Text extracted from each page ::

= Beginning of Section =

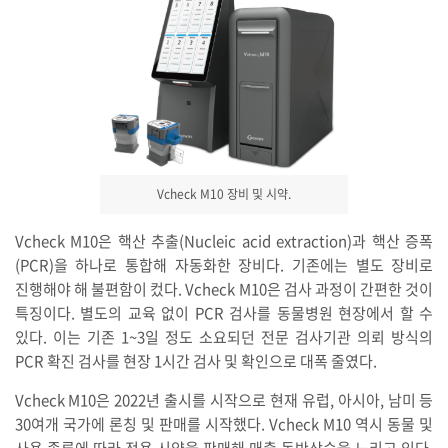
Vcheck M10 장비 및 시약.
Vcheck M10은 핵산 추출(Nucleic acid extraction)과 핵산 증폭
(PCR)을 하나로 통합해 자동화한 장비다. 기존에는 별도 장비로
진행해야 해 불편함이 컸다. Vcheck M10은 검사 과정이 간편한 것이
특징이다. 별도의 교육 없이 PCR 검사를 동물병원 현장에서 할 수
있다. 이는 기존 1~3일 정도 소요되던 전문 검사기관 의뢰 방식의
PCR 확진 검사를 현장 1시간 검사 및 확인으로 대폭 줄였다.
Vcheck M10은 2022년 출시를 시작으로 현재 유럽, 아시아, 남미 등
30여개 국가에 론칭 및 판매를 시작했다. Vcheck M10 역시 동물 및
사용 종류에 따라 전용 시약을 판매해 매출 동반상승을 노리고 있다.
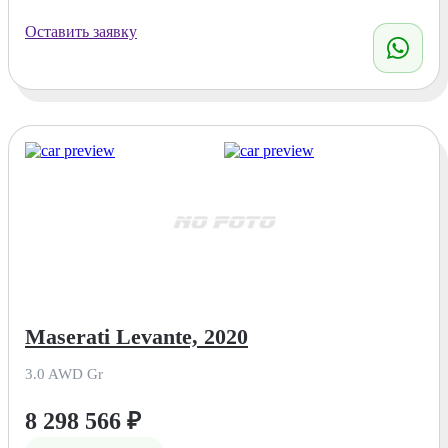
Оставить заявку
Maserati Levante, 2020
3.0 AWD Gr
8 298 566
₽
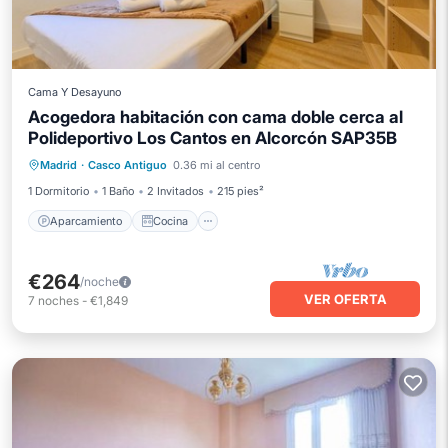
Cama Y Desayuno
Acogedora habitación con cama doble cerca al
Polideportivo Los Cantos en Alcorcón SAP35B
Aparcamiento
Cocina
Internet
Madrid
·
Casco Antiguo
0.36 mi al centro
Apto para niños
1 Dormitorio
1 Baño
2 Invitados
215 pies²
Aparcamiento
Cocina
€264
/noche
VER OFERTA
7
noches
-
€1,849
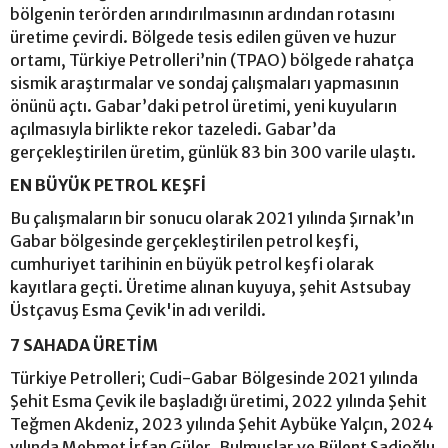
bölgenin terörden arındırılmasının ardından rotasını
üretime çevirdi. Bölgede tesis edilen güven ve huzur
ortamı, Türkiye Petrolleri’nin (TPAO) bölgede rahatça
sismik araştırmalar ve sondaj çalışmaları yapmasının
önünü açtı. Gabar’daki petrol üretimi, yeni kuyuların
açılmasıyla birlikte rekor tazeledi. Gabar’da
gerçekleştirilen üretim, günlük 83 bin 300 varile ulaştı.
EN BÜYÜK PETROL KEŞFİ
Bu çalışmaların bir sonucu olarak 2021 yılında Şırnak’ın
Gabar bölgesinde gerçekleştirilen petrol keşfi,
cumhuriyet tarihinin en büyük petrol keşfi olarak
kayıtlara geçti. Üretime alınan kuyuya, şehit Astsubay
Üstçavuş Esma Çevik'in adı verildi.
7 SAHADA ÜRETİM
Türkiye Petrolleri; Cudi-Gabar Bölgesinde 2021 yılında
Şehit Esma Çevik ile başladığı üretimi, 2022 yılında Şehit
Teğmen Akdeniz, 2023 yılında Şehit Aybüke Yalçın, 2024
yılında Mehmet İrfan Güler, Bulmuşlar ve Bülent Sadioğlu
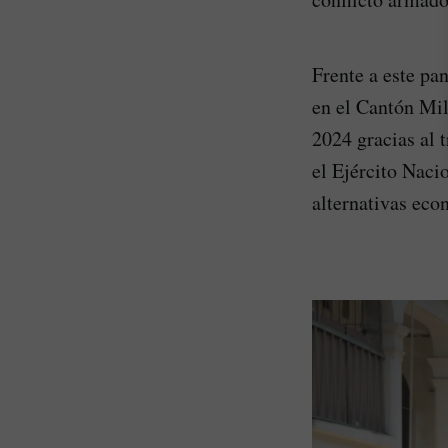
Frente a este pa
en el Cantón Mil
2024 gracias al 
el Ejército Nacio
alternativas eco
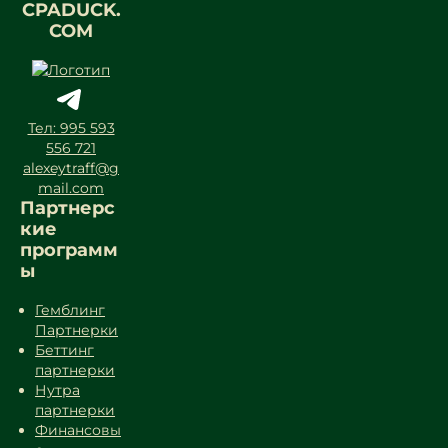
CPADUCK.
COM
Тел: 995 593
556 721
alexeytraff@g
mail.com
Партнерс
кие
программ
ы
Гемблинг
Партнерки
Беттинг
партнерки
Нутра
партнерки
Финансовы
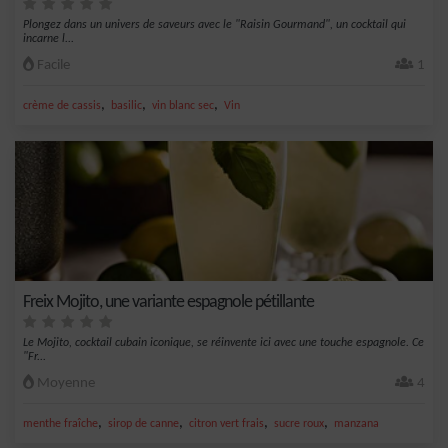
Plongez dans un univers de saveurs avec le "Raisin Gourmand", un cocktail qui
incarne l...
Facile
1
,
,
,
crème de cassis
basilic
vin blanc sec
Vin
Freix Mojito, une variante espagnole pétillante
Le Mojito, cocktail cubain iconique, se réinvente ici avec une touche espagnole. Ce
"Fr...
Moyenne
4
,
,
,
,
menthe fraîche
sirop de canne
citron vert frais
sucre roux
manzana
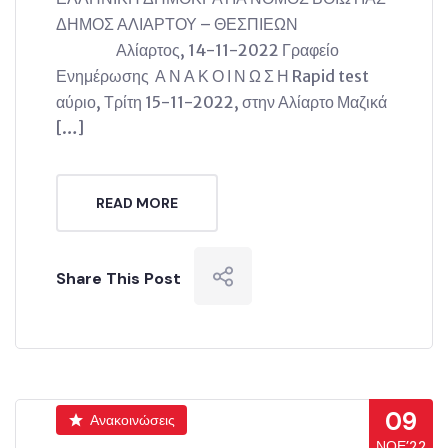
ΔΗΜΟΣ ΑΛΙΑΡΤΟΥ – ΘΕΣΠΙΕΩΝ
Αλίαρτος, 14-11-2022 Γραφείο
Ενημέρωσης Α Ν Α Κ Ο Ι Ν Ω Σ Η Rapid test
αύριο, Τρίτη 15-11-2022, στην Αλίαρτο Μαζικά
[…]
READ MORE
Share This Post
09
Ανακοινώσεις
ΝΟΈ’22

= End of Section =

Exercise requirements :: Copy the text of every item above word for word, leaving out the picture markers.

Result ::
Vcheck M10 장비 및 시약.
Vcheck M10은 핵산 추출(Nucleic acid extraction)과 핵산 증폭
(PCR)을 하나로 통합해 자동화한 장비다. 기존에는 별도 장비로
진행해야 해 불편함이 컸다. Vcheck M10은 검사 과정이 간편한 것이
특징이다. 별도의 교육 없이 PCR 검사를 동물병원 현장에서 할 수
있다. 이는 기존 1~3일 정도 소요되던 전문 검사기관 의뢰 방식의
PCR 확진 검사를 현장 1시간 검사 및 확인으로 대폭 줄였다.
Vcheck M10은 2022년 출시를 시작으로 현재 유럽, 아시아, 남미 등
30여개 국가에 론칭 및 판매를 시작했다. Vcheck M10 역시 동물 및
사용 종류에 따라 전용 시약을 판매해 매출 동반상승을 노리고 있다.
Оставить заявку
Maserati Levante, 2020
3.0 AWD Gr
8 298 566
₽
Cama Y Desayuno
Acogedora habitación con cama doble cerca al
Polideportivo Los Cantos en Alcorcón SAP35B
Aparcamiento
Cocina
Internet
Madrid
·
Casco Antiguo
0.36 mi al centro
Apto para niños
1 Dormitorio
1 Baño
2 Invitados
215 pies²
Aparcamiento
Cocina
€264
/noche
VER OFERTA
7
noches
-
€1,849
bölgenin terörden arındırılmasının ardından rotasını
üretime çevirdi. Bölgede tesis edilen güven ve huzur
ortamı, Türkiye Petrolleri’nin (TPAO) bölgede rahatça
sismik araştırmalar ve sondaj çalışmaları yapmasının
önünü açtı. Gabar’daki petrol üretimi, yeni kuyuların
açılmasıyla birlikte rekor tazeledi. Gabar’da
gerçekleştirilen üretim, günlük 83 bin 300 varile ulaştı.
EN BÜYÜK PETROL KEŞFİ
Bu çalışmaların bir sonucu olarak 2021 yılında Şırnak’ın
Gabar bölgesinde gerçekleştirilen petrol keşfi,
cumhuriyet tarihinin en büyük petrol keşfi olarak
kayıtlara geçti. Üretime alınan kuyuya, şehit Astsubay
Üstçavuş Esma Çevik'in adı verildi.
7 SAHADA ÜRETİM
Türkiye Petrolleri; Cudi-Gabar Bölgesinde 2021 yılında
Şehit Esma Çevik ile başladığı üretimi, 2022 yılında Şehit
Teğmen Akdeniz, 2023 yılında Şehit Aybüke Yalçın, 2024
yılında Mehmet İrfan Güler, Bulmuşlar ve Bülent Sadioğlu
Frente a este pa
en el Cantón Mil
2024 gracias al 
el Ejército Nacio
alternativas eco
CPADUCK.
COM
Тел: 995 593
556 721
alexeytraff@g
mail.com
Партнерс
кие
программ
ы
Гемблинг
Партнерки
Беттинг
партнерки
Нутра
партнерки
Финансовы
Plongez dans un univers de saveurs avec le "Raisin Gourmand", un cocktail qui
incarne l...
Facile
1
,
,
,
crème de cassis
basilic
vin blanc sec
Vin
Freix Mojito, une variante espagnole pétillante
Le Mojito, cocktail cubain iconique, se réinvente ici avec une touche espagnole. Ce
"Fr...
Moyenne
4
,
,
,
,
menthe fraîche
sirop de canne
citron vert frais
sucre roux
manzana
ΔΗΜΟΣ ΑΛΙΑΡΤΟΥ – ΘΕΣΠΙΕΩΝ
Αλίαρτος, 14-11-2022 Γραφείο
Ενημέρωσης Α Ν Α Κ Ο Ι Ν Ω Σ Η Rapid test
αύριο, Τρίτη 15-11-2022, στην Αλίαρτο Μαζικά
[…]
READ MORE
Share This Post
09
Ανακοινώσεις
ΝΟΈ’22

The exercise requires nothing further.